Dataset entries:

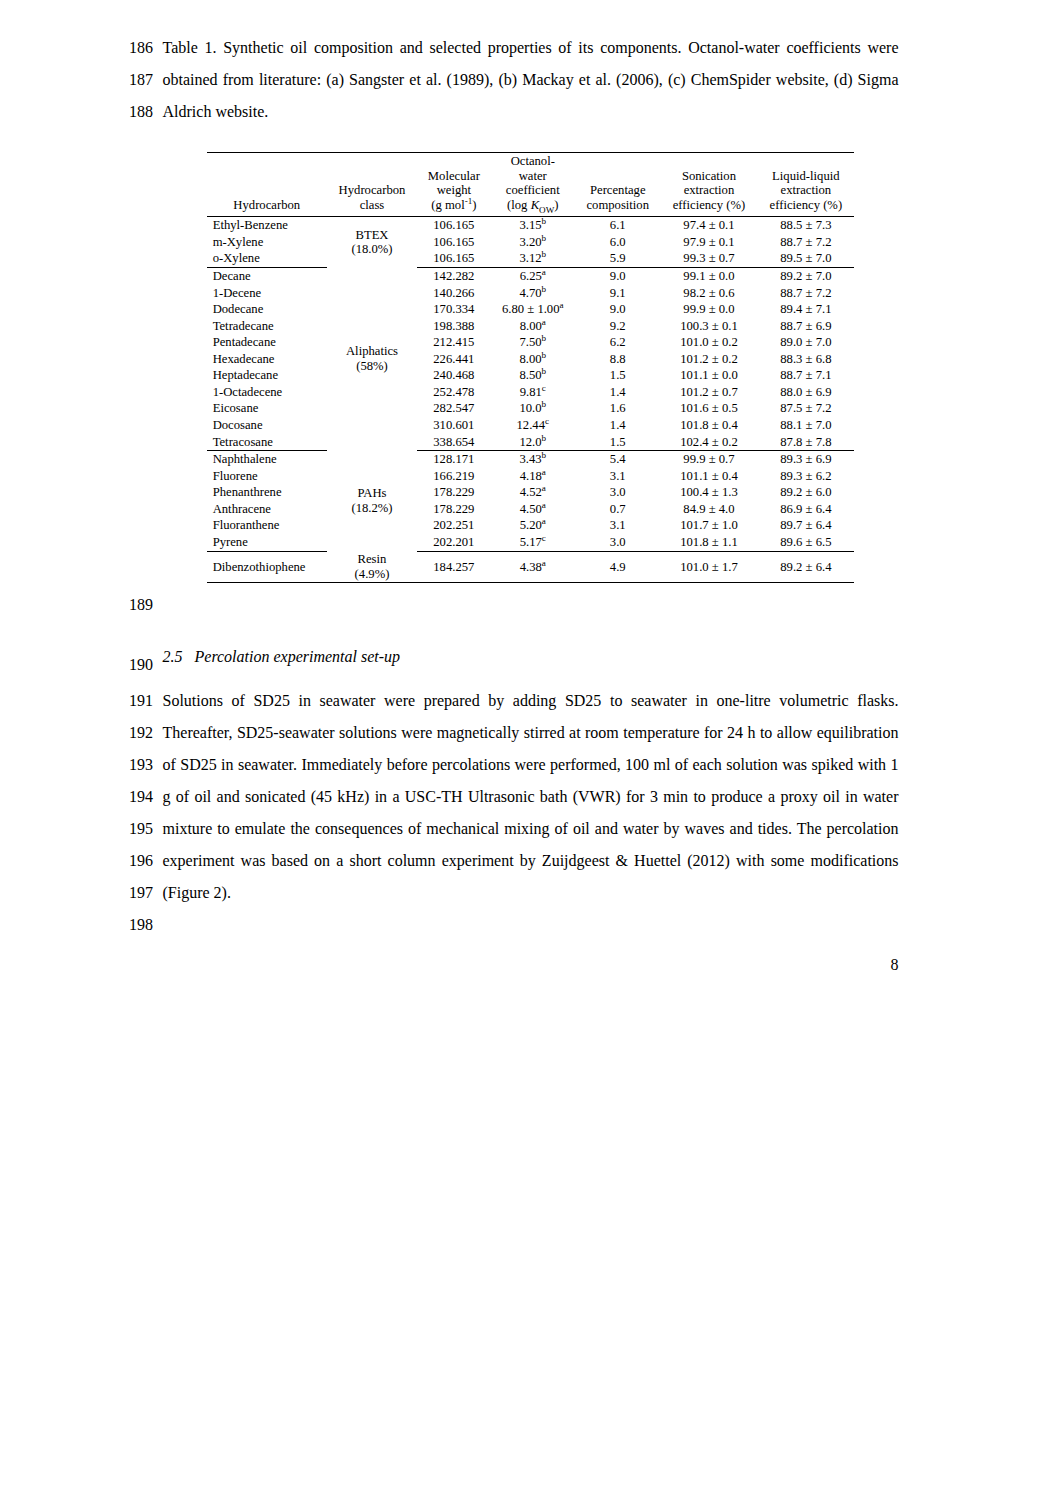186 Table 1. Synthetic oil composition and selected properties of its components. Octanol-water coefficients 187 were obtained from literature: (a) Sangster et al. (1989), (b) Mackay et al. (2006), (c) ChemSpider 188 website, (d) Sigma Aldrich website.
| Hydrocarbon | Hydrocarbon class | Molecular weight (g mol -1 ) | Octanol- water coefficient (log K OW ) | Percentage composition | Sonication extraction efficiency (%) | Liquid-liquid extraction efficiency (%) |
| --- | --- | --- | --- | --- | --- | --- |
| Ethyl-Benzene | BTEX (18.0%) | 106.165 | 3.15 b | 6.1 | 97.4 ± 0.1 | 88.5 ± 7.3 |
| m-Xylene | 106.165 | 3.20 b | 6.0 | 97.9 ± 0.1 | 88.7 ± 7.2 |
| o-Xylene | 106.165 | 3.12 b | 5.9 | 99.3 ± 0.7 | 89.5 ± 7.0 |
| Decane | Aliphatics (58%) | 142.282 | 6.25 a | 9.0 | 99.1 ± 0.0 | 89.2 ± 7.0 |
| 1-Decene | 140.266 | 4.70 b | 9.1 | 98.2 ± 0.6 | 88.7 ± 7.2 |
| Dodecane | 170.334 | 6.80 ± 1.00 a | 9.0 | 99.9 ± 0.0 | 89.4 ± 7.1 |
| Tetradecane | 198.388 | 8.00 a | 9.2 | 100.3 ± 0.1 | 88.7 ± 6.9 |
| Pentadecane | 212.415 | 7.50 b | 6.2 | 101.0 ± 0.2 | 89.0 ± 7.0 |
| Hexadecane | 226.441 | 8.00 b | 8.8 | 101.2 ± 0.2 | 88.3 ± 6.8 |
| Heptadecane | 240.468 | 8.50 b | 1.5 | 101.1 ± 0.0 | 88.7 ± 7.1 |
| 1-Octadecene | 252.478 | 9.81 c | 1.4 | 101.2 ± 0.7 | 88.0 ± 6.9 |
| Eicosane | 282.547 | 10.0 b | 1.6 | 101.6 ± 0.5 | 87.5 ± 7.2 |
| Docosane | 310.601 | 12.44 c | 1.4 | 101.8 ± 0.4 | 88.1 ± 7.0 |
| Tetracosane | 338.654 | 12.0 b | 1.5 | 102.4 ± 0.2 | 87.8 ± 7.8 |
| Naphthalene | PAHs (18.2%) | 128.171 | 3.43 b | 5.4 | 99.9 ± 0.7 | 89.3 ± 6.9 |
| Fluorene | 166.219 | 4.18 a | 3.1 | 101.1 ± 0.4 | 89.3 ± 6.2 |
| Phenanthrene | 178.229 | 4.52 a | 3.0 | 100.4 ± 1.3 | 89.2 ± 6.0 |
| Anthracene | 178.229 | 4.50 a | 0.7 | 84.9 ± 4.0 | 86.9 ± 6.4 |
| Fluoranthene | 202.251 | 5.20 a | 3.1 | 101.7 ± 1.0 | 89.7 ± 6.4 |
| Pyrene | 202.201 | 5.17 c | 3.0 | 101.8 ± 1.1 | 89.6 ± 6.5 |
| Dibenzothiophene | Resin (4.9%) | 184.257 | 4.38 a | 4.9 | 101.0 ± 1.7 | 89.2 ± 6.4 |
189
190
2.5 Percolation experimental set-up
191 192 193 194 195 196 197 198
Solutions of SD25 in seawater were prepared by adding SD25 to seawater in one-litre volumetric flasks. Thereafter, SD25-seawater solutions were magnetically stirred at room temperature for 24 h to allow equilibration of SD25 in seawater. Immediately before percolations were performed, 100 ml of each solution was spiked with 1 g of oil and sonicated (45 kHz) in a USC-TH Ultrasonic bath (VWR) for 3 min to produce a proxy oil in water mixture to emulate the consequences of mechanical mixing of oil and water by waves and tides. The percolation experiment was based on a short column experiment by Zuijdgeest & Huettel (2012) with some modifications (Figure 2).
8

■ Exercise ■
Retype the records above, but only those lines that fall between the line containing "89.3 ± 6.9 |" and the line containing "191 192 193 194 195 196 197 198", with both of those lines included, exactly as written.

■ Solution to this task ■
| Naphthalene | PAHs (18.2%) | 128.171 | 3.43 b | 5.4 | 99.9 ± 0.7 | 89.3 ± 6.9 |
| Fluorene | 166.219 | 4.18 a | 3.1 | 101.1 ± 0.4 | 89.3 ± 6.2 |
| Phenanthrene | 178.229 | 4.52 a | 3.0 | 100.4 ± 1.3 | 89.2 ± 6.0 |
| Anthracene | 178.229 | 4.50 a | 0.7 | 84.9 ± 4.0 | 86.9 ± 6.4 |
| Fluoranthene | 202.251 | 5.20 a | 3.1 | 101.7 ± 1.0 | 89.7 ± 6.4 |
| Pyrene | 202.201 | 5.17 c | 3.0 | 101.8 ± 1.1 | 89.6 ± 6.5 |
| Dibenzothiophene | Resin (4.9%) | 184.257 | 4.38 a | 4.9 | 101.0 ± 1.7 | 89.2 ± 6.4 |
189
190
2.5 Percolation experimental set-up
191 192 193 194 195 196 197 198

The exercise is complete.